E sul piano culturale? Come bisognerebbe muoversi?
«Dobbiamo comunicare che la transizione non avviene dall’oggi al domani e che non ci si deve sentire costretti a farlo. È un cambiamento culturale importante, e dobbiamo far capire che l’adozione di tecnologie nuove come l’auto elettrica è vantaggiosa e non deve essere vista come una minaccia».
Il dibattito continua ad essere polarizzato, invece. Il Green Deal da molti viene visto come una minaccia all’economia tradizionale e resta un tema divisivo. Soprattutto nel settore dell’automotive. Ma è possibile coniugare l’interesse dell’industria con la salvaguardia dell’ambiente?
«Si può e si deve fare. L’industria dell’auto italiana non era in ottima salute nemmeno prima dell’arrivo delle auto elettriche. Abbiamo analizzato la filiera e scoperto che solo il 4% delle aziende è completamente concentrato sul motore endotermico; la maggior parte è già pronta per la transizione. È cruciale, a questo punto, supportare le imprese nel cambiamento. Altri paesi, come Cina e Stati Uniti, hanno implementato piani industriali efficaci; l’Europa, invece, fatica a farlo. Abbiamo bisogno di un piano industriale e di investimenti per accompagnare le imprese in questo processo».

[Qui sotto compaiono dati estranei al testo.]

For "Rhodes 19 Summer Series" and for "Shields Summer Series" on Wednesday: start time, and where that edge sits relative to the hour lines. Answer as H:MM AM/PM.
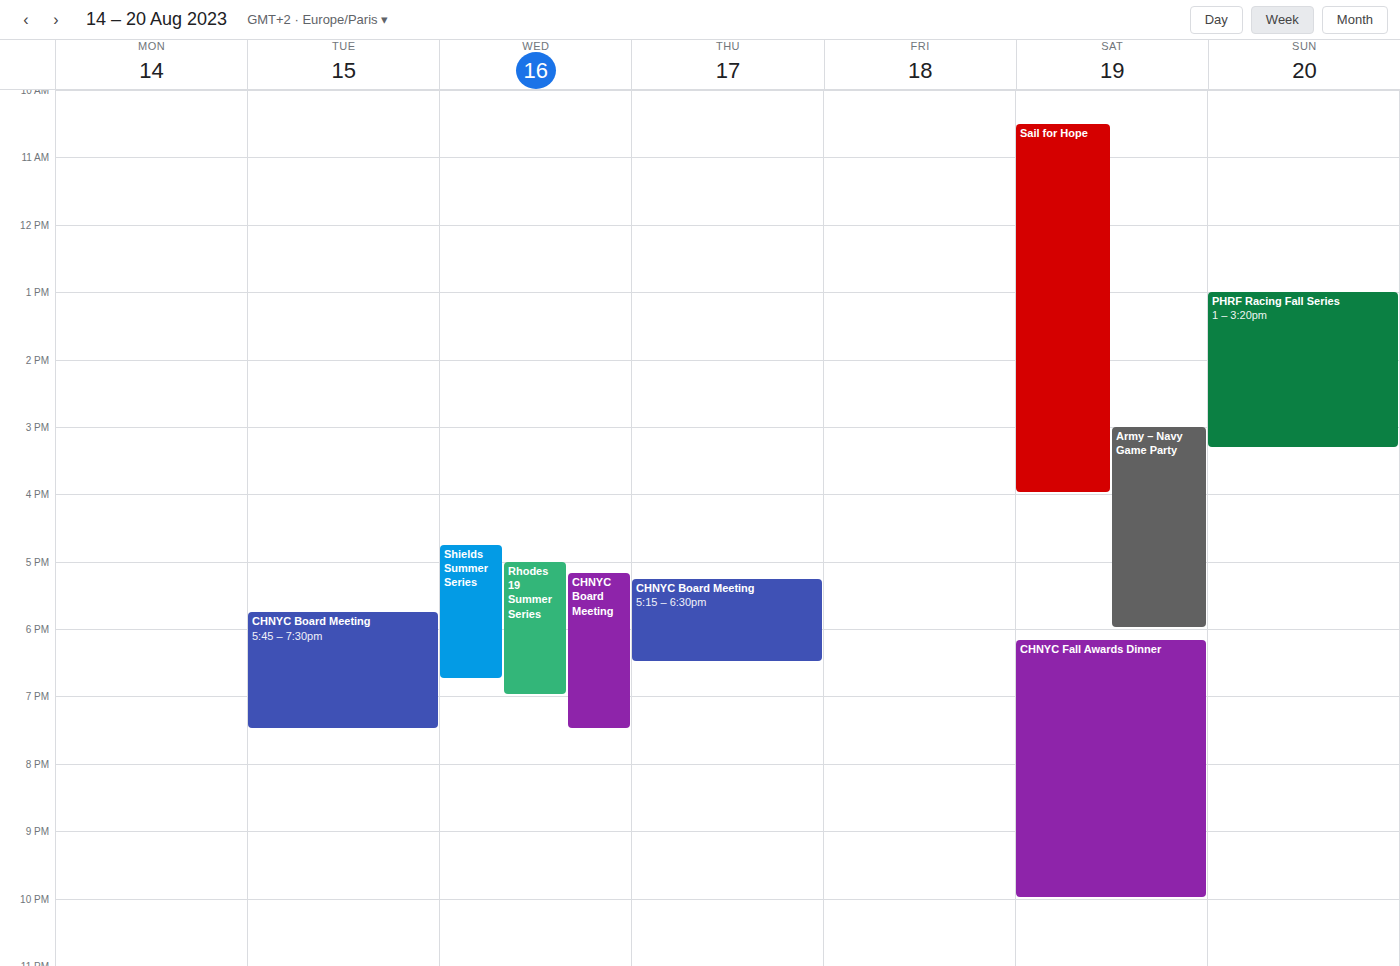
"Rhodes 19 Summer Series": 5:00 PM, exactly on the 5 PM line. "Shields Summer Series": 4:45 PM, neither: three quarters of the way from the 4 PM line to the 5 PM line.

La nuova Commissione Ue voluta dalla riconfermata Presidente Von der Leyen, sulla carta sembra molto meno agguerrita sui temi ambientali rispetto a quella di 5 anni fa. Dici che è un cambio di rotta vero e proprio?
«Non sono sicuro che ci sia una direzione chiara. E invece sarebbe fondamentale che l’industria avesse accesso a piani industriali e fondi comunitari, perchè ogni paese non può agire in modo isolato. Senza una strategia ben definita, rischiamo di perdere terreno nella produzione di componenti fondamentali per la mobilità elettrica».